Dlatego zacząłem od krytyki książki, aby ostrzec o jej niedociągnięciach, dyskusyjnych interpretacjach i zwodniczej retoryce. Trzeba mieć to na uwadze, gdyż materiałów na temat Persji nie jest tak dużo (i często, jak słusznie zauważa nasz autor, przedstawianych przez pisarzy jej nieprzychylnych). Te niedociągnięcia, istotne dla krytycznego czytelnika, nie powinny jednak przesłaniać nam znaczenia tej pracy i jej próby odkrycia Persji na nowo, która wywarła znaczące wpływy na całym świecie, o czym często zapomina się lub bagatelizuje na korzyść Grecji i Rzymu. Chyba najbardziej oczywistym jej wpływem na świat była decyzja Cyrusa o wyzwoleniu Żydów z Babilonu. Zapewniło to przetrwanie judaizmu i uformowanie Biblii hebrajskiej w skodyfikowanej formie, co oczywiście wpłynęło na chrześcijaństwo. Innym przykładem jest to, że nawet po podboju Persji przez Aleksandra nowo powstały świat hellenistyczny, nie był ściśle grecki. Zwłaszcza na Bliskim Wschodzie uległ w wielu dziedzinach wpływom cywilizacji perskiej - szczególnie w królestwie Seleucydów.
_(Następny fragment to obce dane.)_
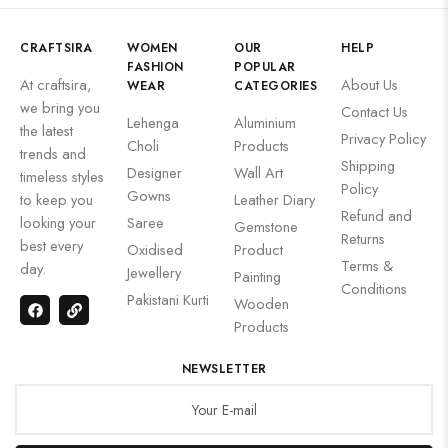
CRAFTSIRA
WOMEN
OUR
HELP
FASHION
POPULAR
At craftsira,
About Us
WEAR
CATEGORIES
we bring you
Contact Us
Lehenga
Aluminium
the latest
Privacy Policy
Choli
Products
trends and
Shipping
Designer
Wall Art
timeless styles
Policy
Gowns
to keep you
Leather Diary
Refund and
looking your
Saree
Gemstone
Returns
best every
Oxidised
Product
Terms &
day.
Jewellery
Painting
Conditions
Pakistani Kurti
Wooden
Products
NEWSLETTER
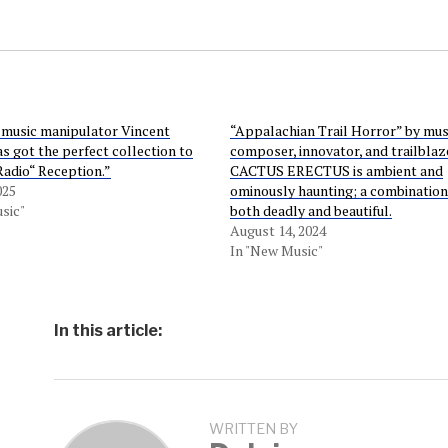
 music manipulator Vincent
“Appalachian Trail Horror” by mus
as got the perfect collection to
composer, innovator, and trailblaz
adio“ Reception.”
CACTUS ERECTUS is ambient and
025
ominously haunting; a combination 
sic"
both deadly and beautiful.
August 14, 2024
In "New Music"
In this article:
WRITTEN BY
Pierwsze wzmianki o Persji pochodzą z około VIII wieku p.n.e., gdy plemiona perskie zamieszkiwały obszar na wschód od Mezopotamii. Jednakże założenie imperium związane jest z rządami Cyrusa Wielkiego, założyciela dynastii Achemenidów z VI wieku p.n.e., który skierował swój wzrok na zachód, zaatakował greckie polis wzdłuż Wybrzeża Jońskiego i podbił Babilon. Dlatego istotne jest, na co też zwraca uwagę autor, by nie zapominać, że koncepcja Cyrusa jako łagodnego króla i propagatora "praw człowieka" jest bzdurą. Nadto, jeśli Grecy są winni przedstawiania cywilizacji Bliskiego Wschodu jako chaotycznej i dekadenckiej, to również Cyrus jest temu winien – Cylinder Cyrusa legitymizował króla perskiego jako władcę Babilonu, opierając się na kłamstwie, że było to uciskane z powodu aktów bezbożności królestwo. Dlatego bóg Marduk wybrał Cyrusa, aby przywrócił porządek, sprowadzając go do miasta w roli zdobywcy. Każdy stara się legitymizować swoje rządy - to nie jest grecki wynalazek.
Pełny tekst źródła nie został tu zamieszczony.